### [Your instructions]
Please count how many lines in the rows below contain the string "Aceitar". Case counts, so give only that number.

### [Source information]
——

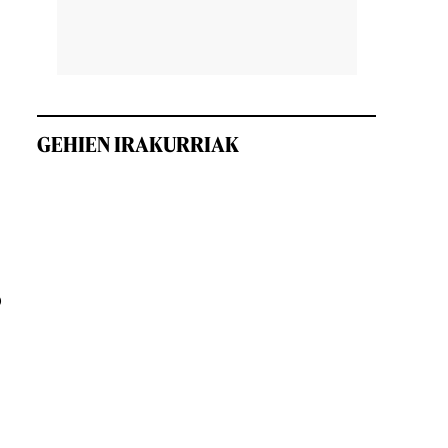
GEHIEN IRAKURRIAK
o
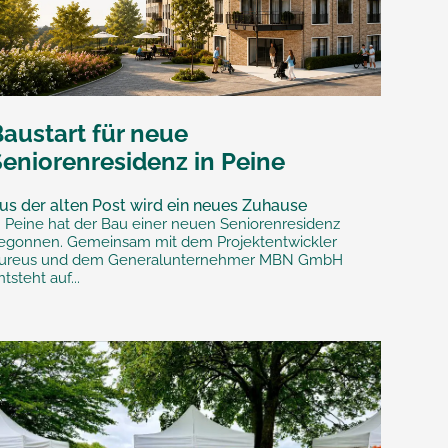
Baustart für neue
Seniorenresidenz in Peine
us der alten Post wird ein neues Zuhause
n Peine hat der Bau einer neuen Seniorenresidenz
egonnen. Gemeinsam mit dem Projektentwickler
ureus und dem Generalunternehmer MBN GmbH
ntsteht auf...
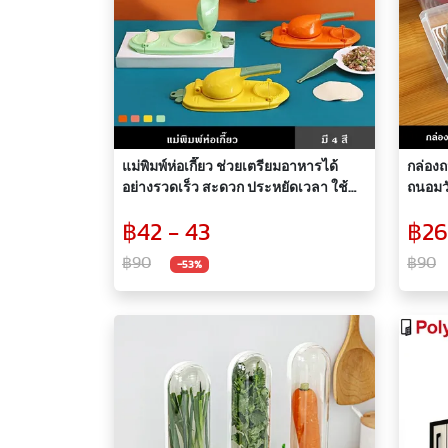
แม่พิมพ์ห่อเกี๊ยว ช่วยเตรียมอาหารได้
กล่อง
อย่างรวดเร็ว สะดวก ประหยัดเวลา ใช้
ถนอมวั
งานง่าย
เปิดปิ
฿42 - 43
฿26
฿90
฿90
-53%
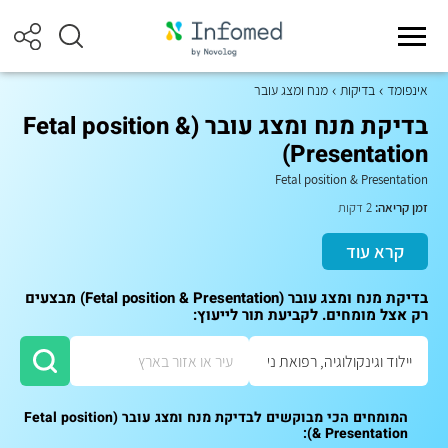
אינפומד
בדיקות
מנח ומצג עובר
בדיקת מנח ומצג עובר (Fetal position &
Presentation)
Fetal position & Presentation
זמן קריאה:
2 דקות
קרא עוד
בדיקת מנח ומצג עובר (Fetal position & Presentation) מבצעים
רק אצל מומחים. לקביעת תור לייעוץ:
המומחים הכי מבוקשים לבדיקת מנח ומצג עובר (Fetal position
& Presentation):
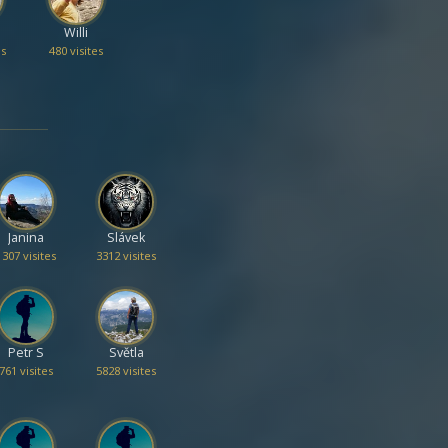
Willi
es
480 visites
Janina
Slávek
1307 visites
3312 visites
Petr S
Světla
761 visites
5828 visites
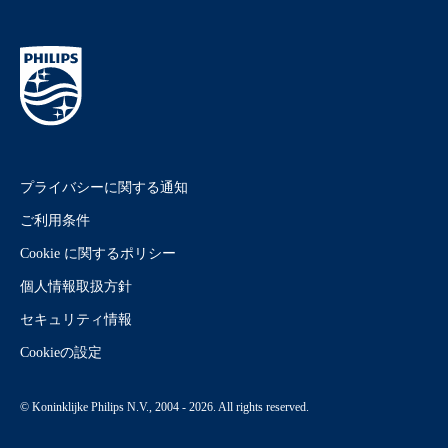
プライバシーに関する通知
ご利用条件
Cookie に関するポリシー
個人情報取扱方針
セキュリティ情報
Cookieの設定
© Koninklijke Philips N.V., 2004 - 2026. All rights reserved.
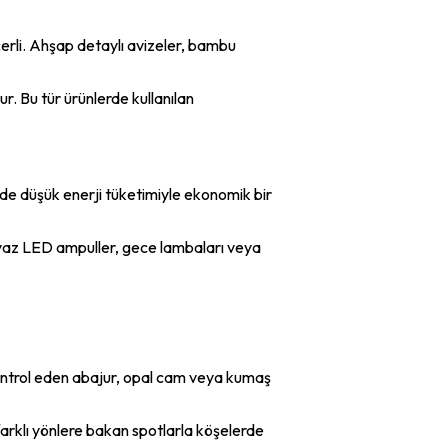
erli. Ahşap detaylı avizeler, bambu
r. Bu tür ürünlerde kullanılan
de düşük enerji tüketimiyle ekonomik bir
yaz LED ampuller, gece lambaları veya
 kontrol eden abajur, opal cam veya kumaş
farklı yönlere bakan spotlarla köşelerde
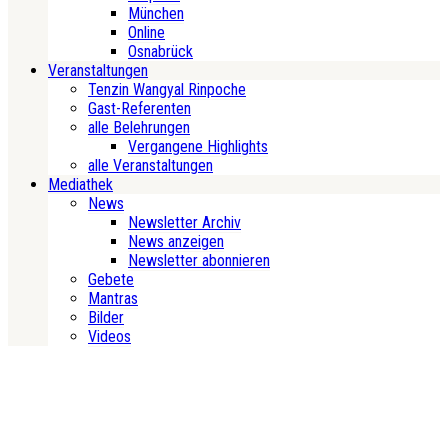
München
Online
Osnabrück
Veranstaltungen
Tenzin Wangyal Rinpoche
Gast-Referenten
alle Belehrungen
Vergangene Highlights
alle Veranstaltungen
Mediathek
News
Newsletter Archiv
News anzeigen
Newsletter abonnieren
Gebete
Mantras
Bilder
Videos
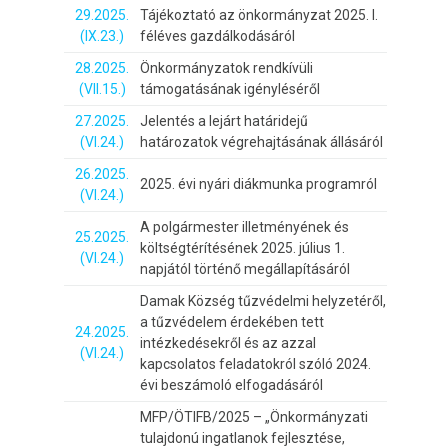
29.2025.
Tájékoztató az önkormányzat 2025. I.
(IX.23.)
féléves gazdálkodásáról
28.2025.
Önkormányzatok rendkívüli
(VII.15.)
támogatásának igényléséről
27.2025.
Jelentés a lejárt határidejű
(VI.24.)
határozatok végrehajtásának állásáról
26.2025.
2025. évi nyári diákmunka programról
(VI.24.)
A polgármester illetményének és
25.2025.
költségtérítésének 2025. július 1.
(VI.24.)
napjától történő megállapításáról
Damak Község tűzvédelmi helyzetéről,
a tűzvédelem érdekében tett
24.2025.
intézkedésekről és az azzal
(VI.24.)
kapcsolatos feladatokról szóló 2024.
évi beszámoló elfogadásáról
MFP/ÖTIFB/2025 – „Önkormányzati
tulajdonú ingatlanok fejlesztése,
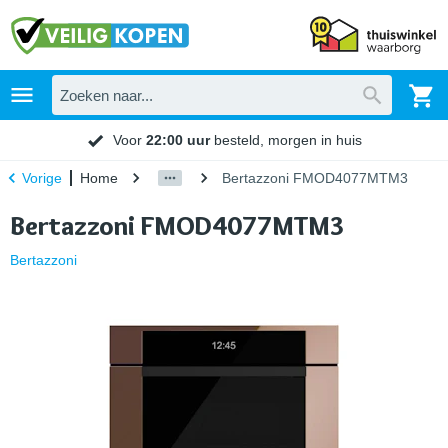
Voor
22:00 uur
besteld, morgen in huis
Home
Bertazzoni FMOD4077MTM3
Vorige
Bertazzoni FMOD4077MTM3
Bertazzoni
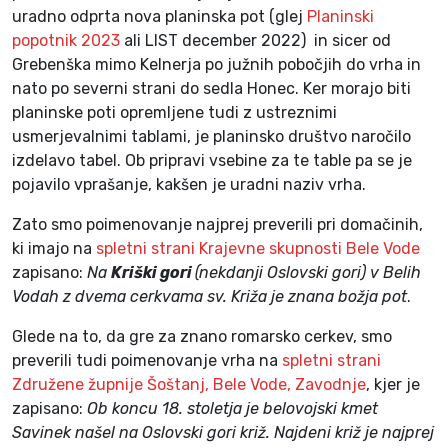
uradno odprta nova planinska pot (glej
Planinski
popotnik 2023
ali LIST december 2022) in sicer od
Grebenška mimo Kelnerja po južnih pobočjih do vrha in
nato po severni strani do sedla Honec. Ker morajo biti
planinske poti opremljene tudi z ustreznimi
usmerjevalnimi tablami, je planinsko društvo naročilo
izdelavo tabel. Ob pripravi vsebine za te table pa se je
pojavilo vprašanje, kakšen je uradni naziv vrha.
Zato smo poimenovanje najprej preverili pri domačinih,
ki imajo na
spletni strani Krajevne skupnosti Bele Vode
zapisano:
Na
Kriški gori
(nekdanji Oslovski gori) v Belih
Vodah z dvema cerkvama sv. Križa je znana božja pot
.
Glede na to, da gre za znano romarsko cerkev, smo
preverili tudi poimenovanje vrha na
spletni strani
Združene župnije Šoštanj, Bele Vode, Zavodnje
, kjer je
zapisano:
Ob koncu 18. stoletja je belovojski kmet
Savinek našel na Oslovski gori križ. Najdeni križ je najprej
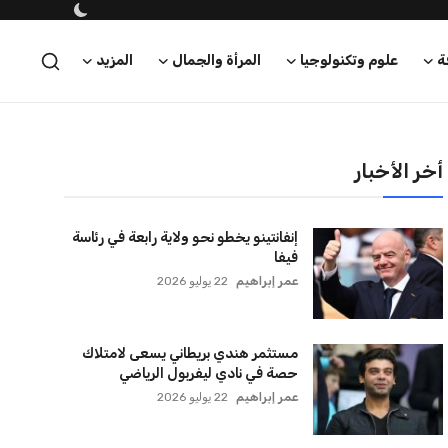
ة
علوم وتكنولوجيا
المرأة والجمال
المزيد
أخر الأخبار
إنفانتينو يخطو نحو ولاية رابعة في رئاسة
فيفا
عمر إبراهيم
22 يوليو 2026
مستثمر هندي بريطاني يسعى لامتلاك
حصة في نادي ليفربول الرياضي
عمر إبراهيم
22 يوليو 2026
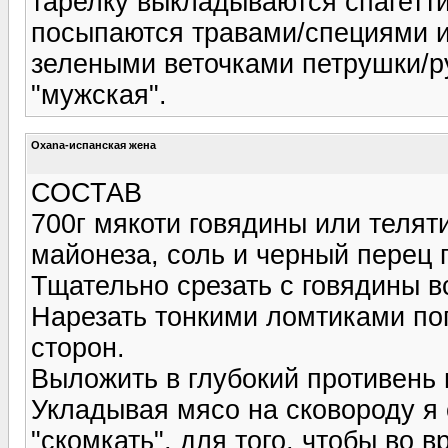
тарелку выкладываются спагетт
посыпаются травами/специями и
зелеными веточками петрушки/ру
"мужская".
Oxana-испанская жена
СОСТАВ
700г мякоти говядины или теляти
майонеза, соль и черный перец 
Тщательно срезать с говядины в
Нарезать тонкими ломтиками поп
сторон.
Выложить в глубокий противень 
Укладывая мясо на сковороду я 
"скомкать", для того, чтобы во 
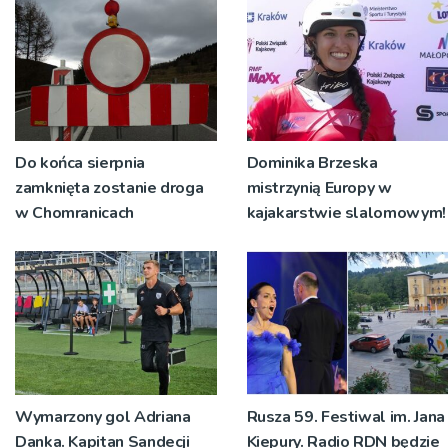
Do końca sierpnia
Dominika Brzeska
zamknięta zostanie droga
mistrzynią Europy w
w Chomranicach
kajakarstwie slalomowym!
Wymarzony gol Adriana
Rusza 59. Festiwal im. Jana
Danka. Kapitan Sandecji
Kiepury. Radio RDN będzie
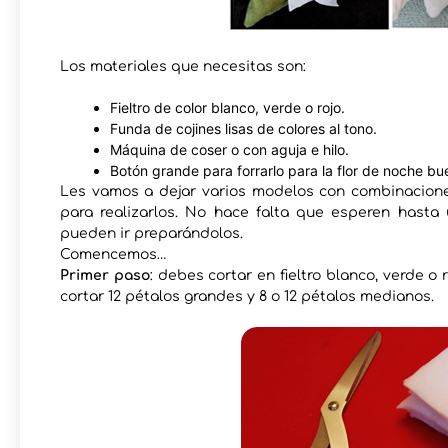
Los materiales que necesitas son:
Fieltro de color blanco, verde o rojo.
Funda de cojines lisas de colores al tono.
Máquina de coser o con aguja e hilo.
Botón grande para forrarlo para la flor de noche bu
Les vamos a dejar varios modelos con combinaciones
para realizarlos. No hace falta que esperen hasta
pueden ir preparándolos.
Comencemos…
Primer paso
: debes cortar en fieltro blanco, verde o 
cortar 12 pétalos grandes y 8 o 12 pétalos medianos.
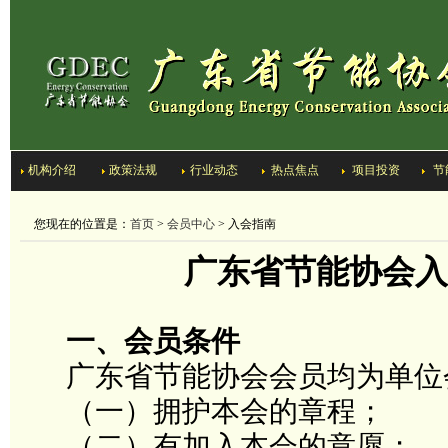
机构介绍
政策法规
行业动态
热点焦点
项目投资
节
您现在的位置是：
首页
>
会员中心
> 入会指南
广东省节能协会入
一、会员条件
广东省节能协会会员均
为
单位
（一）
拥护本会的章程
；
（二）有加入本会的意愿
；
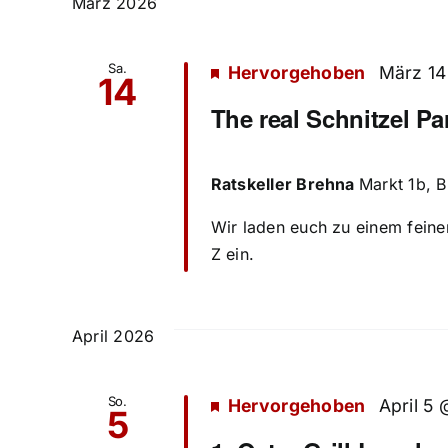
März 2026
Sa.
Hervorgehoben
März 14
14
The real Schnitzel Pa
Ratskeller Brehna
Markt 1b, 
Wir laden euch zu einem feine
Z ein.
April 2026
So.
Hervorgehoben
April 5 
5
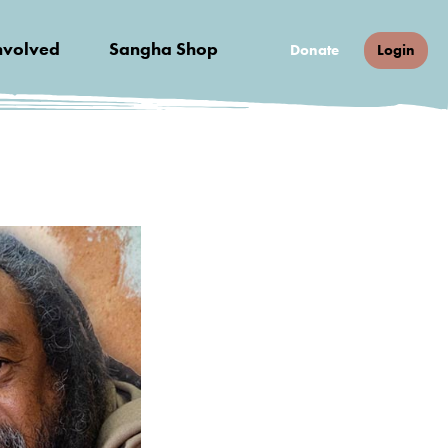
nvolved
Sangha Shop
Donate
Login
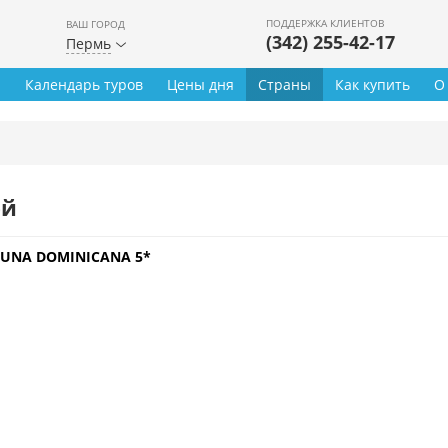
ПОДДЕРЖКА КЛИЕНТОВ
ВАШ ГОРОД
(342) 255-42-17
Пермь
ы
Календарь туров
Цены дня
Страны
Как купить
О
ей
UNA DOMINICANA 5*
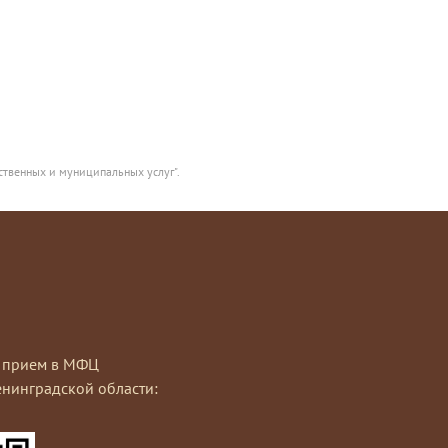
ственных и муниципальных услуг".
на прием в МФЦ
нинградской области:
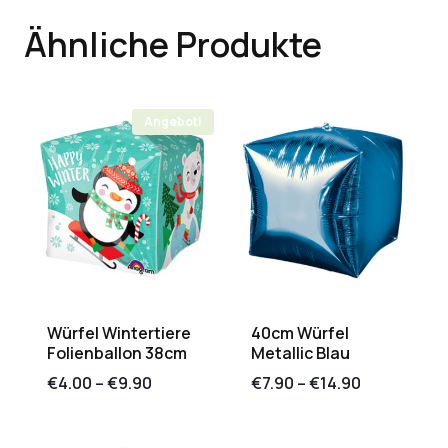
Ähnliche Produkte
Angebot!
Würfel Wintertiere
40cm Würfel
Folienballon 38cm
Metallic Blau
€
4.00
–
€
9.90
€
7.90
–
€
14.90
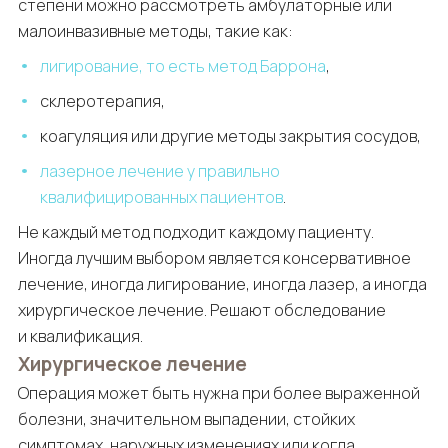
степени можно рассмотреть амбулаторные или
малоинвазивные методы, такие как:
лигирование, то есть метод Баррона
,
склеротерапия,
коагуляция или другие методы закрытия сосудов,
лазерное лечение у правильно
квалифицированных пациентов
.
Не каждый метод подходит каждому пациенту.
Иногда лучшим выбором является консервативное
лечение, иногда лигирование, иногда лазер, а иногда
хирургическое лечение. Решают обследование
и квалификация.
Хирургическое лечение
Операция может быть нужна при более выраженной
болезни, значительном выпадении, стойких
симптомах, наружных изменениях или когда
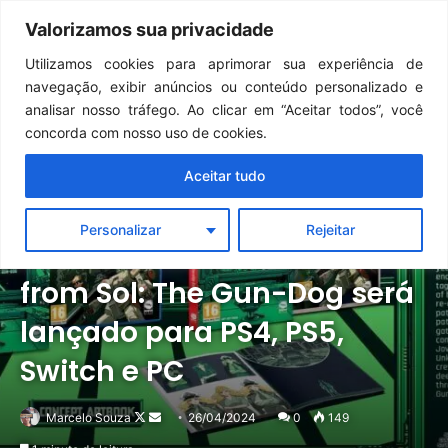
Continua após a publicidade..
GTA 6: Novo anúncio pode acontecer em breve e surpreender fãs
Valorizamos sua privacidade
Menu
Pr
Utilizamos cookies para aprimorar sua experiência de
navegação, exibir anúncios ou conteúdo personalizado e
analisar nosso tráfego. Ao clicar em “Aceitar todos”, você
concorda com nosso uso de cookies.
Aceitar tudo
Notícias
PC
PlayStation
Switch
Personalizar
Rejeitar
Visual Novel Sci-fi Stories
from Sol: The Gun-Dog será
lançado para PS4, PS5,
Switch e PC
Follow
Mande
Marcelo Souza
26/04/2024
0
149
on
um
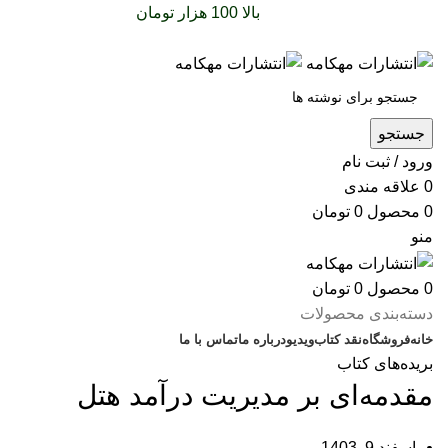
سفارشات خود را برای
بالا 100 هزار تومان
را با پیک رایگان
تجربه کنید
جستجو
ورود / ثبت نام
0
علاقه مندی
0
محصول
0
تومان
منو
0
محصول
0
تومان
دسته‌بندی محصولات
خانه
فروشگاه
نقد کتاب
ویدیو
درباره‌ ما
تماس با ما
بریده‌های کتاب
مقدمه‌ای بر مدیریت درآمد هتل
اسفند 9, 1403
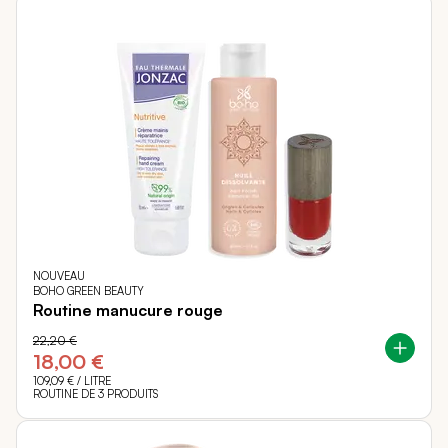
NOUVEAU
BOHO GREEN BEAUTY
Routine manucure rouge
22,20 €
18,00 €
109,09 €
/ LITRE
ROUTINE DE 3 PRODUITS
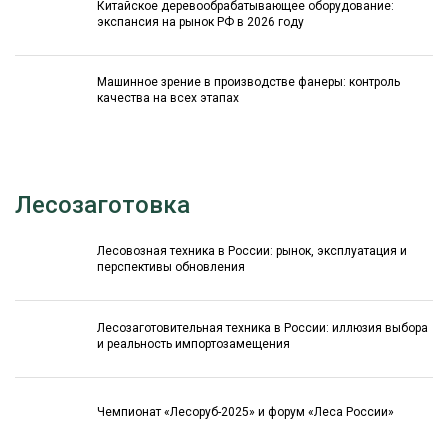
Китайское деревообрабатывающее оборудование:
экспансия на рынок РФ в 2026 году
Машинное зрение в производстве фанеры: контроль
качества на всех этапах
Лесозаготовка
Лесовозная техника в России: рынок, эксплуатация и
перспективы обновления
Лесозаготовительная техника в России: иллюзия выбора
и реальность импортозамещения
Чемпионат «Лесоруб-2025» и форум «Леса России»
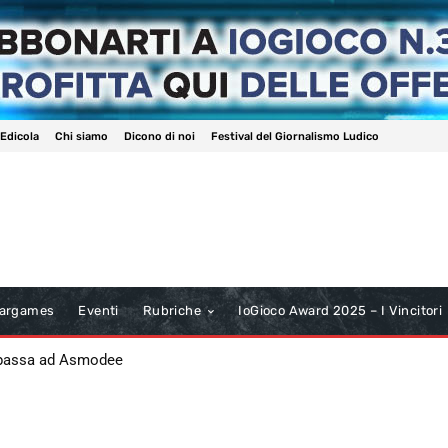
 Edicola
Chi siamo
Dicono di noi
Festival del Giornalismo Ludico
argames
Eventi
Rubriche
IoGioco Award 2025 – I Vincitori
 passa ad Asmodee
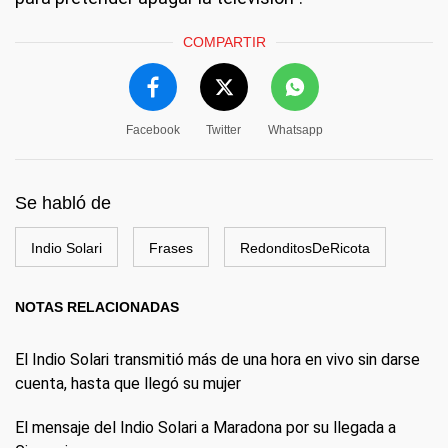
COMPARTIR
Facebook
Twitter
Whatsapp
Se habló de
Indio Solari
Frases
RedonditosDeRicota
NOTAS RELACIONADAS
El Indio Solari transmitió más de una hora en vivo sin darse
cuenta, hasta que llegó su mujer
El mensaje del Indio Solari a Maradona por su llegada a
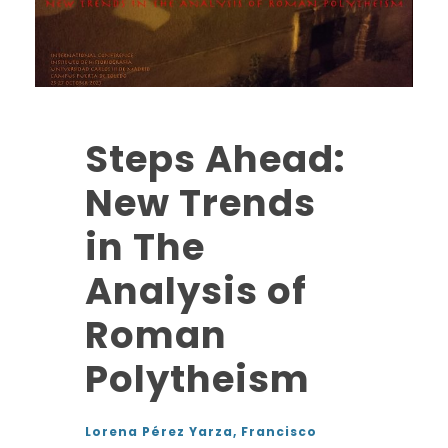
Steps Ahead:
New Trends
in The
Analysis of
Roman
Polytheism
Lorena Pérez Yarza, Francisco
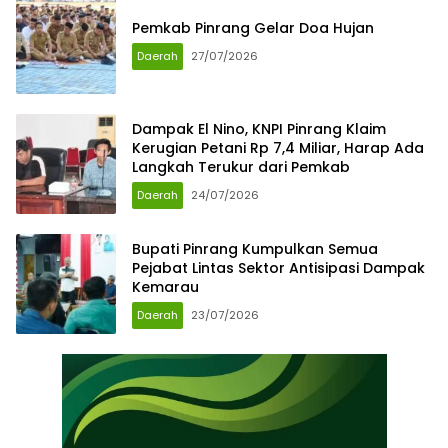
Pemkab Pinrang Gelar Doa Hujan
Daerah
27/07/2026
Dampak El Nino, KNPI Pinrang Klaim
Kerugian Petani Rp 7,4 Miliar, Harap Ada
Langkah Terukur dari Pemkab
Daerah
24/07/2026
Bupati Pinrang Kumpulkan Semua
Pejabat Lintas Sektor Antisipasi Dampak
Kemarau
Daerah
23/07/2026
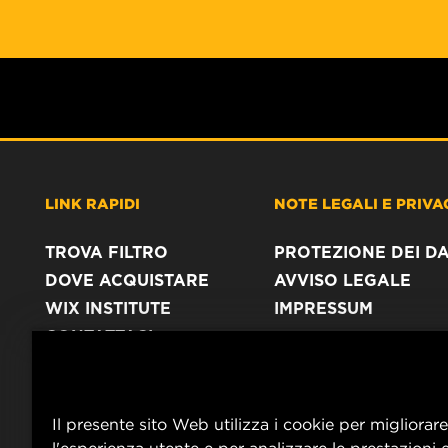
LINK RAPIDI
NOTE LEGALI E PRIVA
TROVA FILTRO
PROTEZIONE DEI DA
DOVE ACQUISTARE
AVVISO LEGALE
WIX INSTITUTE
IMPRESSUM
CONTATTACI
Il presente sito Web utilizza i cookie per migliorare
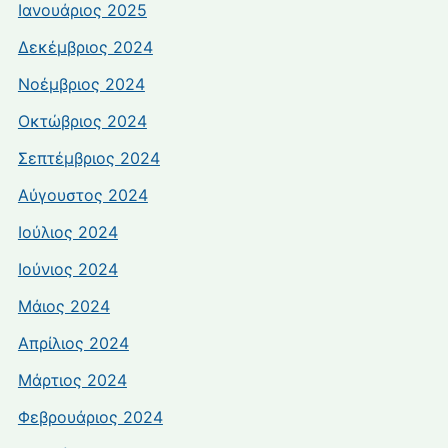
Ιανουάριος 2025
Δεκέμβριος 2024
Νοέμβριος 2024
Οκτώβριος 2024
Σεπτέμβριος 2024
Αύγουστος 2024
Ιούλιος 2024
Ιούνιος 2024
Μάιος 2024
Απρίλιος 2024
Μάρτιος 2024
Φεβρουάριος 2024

——

### [Solution to this task]
2